Di mata masyarakat sipil, kasus pemukulan oleh oknum anggota TNI itu merupakan perbuatan yang tidak sepatutnya. Sebab aparat yang mestinya bertugas menjaga, mengamankan dan mengayomi masyarakat, justeru melakukan tindakan yang sebaliknya. Menenggak minuman keras (miras) secara berlebihan sehingga mabuk, mengeluarkan kata-kata yang tidak etis dan ujung- ujungnya melakukan tindakan penganiayaan terhadap warga sipil, termasuk rohaniawan, seperti halnya yang dialami Rm Beatus Ninu, Pr memang tidak diinginkan semua pihak.

Perbuatan oknum anggota TNI dari Yonif 742/SWY itu sesungguhnya mencoreng citra institusi TNI sendiri dan mencederai hakekat dari tugas, fungsi dan peran TNI dalam berbangsa dan bernegara. Dinilai mencederai tugas, fungsi dan peran TNI, karena ketiga oknum tersebut tidak menunaikan tugas, fungsi dan perannya secara baik. Mereka malah menebar kegelisahan warga sipil, karena melakukan tindakan tidak terpuji dengan menganiaya seorang tokoh umat.

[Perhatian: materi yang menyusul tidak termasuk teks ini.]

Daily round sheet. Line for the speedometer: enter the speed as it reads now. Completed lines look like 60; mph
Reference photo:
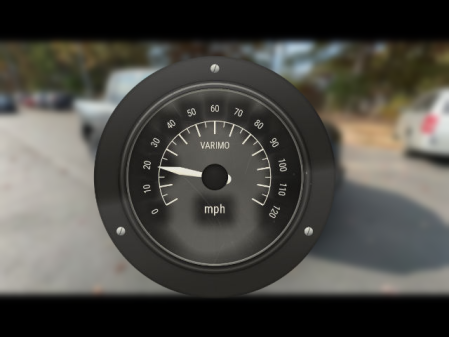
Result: 20; mph
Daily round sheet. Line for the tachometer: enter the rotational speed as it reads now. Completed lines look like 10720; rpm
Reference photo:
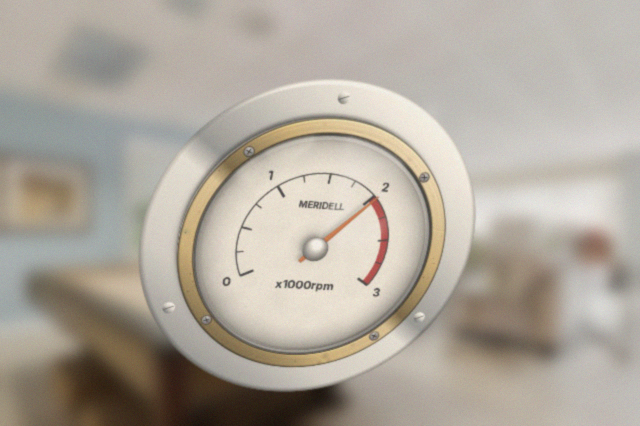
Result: 2000; rpm
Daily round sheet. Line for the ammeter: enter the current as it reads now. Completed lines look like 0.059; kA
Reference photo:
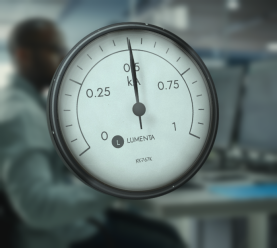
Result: 0.5; kA
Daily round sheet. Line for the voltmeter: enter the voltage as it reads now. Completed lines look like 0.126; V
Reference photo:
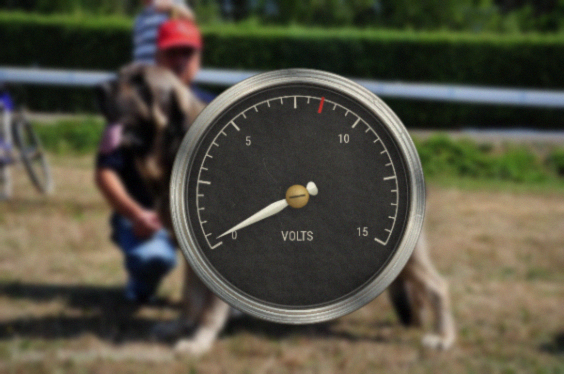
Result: 0.25; V
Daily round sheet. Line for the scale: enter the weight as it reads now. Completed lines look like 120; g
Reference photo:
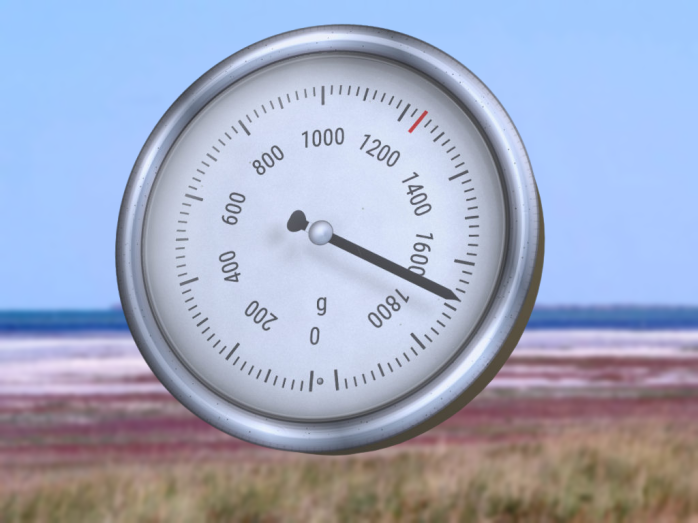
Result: 1680; g
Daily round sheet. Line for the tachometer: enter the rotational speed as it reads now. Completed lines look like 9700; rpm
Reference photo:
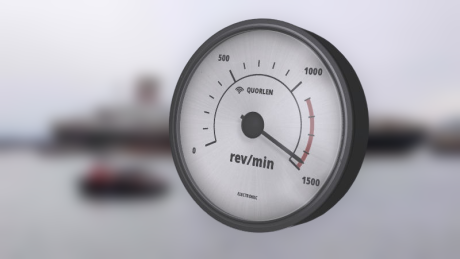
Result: 1450; rpm
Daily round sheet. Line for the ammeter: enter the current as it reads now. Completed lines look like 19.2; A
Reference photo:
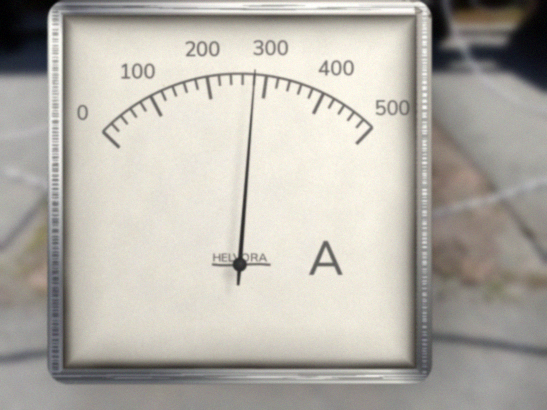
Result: 280; A
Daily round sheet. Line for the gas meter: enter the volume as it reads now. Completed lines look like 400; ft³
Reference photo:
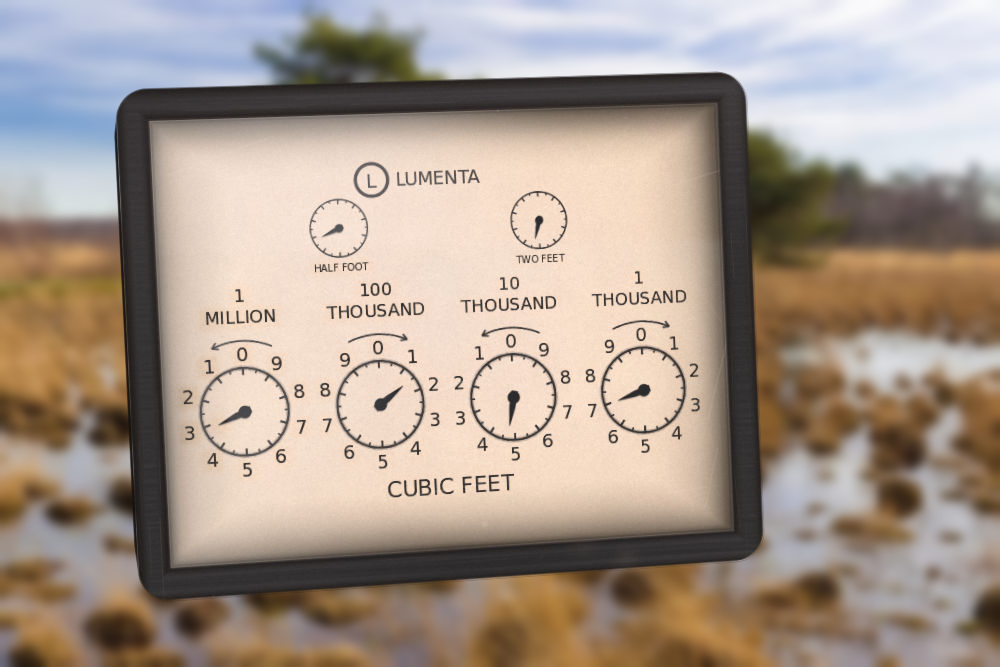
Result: 314700; ft³
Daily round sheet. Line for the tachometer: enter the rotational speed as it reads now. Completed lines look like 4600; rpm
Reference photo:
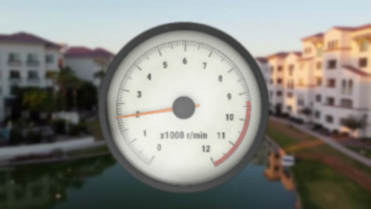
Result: 2000; rpm
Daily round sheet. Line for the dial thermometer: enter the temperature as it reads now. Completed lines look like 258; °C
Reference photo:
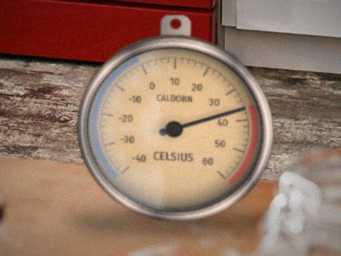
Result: 36; °C
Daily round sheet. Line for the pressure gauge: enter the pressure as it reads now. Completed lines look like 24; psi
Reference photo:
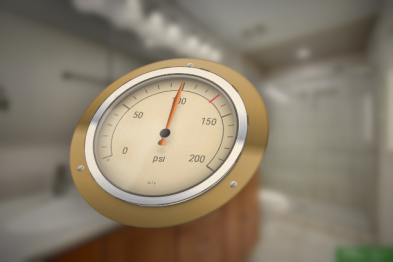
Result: 100; psi
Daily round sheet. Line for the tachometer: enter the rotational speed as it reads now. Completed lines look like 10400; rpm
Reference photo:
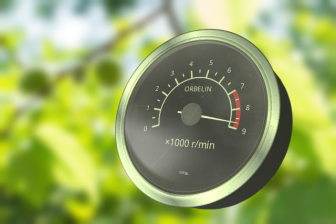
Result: 8750; rpm
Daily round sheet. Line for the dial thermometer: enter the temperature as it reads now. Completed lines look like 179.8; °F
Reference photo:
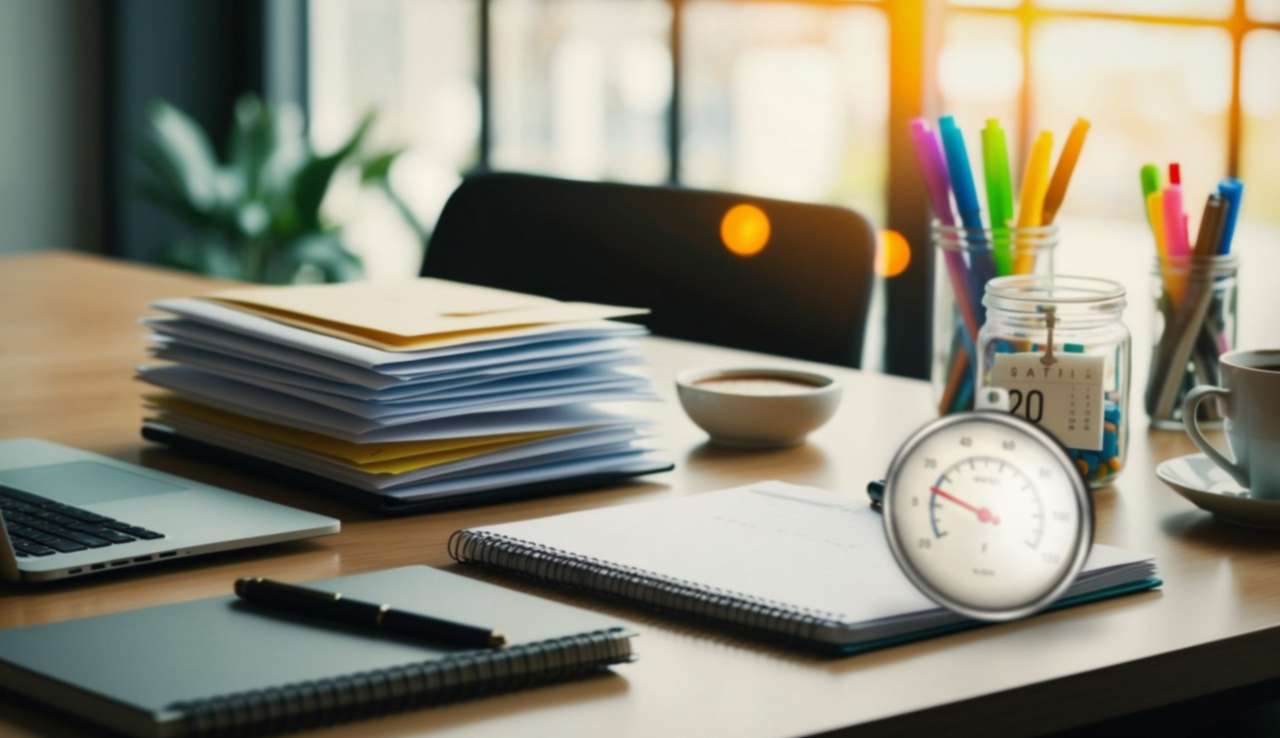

Berangkat dari realitas itu, maka sudah seharusnya pimpinan TNI mengambil tindakan tegas terhadap ketiga personel TNI Angkatan Darat itu. Pertama, menegakkan aturan hukum dengan memroses para pelaku sesuai aturan hukum yang berlaku. Kedua, pimpinan institusi ini sebaiknya membebastugaskan yang bersangkutan. Sebab saat mengemban tugas menjaga dan mengawal tapal batas negara dan menegakkan kedaulatan Republik Indonesia, ketiga oknum itu malah melakukan 'pembusukan' dari dalam.

Artinya, bukannya warga yang diajak untuk sama-sama menjaga dan menciptakan keamanan, khususnya di daerah tapal batas, tetapi malah menganiaya dan menindas kembali warga sipil. Perlu diketengahkan pula bahwa ketika kasus penganiayaan Romo Beatus Ninu itu terekspose, berbagai pendapat muncul ke permukaan. Salah satunya disampaikan oleh Anggota DPRD NTT. "Perbuatan oknum TNI-AD itu patut disesalkan. Tapi yang lebih penting, adalah bagaimana mengeliminasi faktor penyebab kebrutalan oknum TNI terhadap masyarakat sipil di daerah perbatasan," kata Ketua Fraksi Partai Golkar DPRD NTT Hendrik Rawambaku, di Kupang.

Pernyataan ini menyiratkan pesan bahwa sudah banyak kasus yang dilakukan aparat TNI di daerah tapal batas. Karena itu kita berharap agar dalam kasus ini, petinggi TNI perlu mengambil tindakan tegas. Tindakan yang tegas itu bisa menjadi pelajaran bagi aparat TNI lainnya agar tidak meniru, apalagi berbuat seperti yang dilakukan ketiga oknum TNI di Oepoli itu.

Kita berharap agar petinggi TNI, khususnya di Propinsi Nusa Tenggara Timur memahami kegelisahan warga saat ini dan sesegera mungkin mengobati luka hati masyarakat dengan tindakan yang tepat dan memenuhi asas keadilan hukum. Dengan begitu, hari-hari kelam yang dialami TNI di NTT saat ini, lambat laun bisa berbuah kebaikan untuk hari-hari yang akan datang.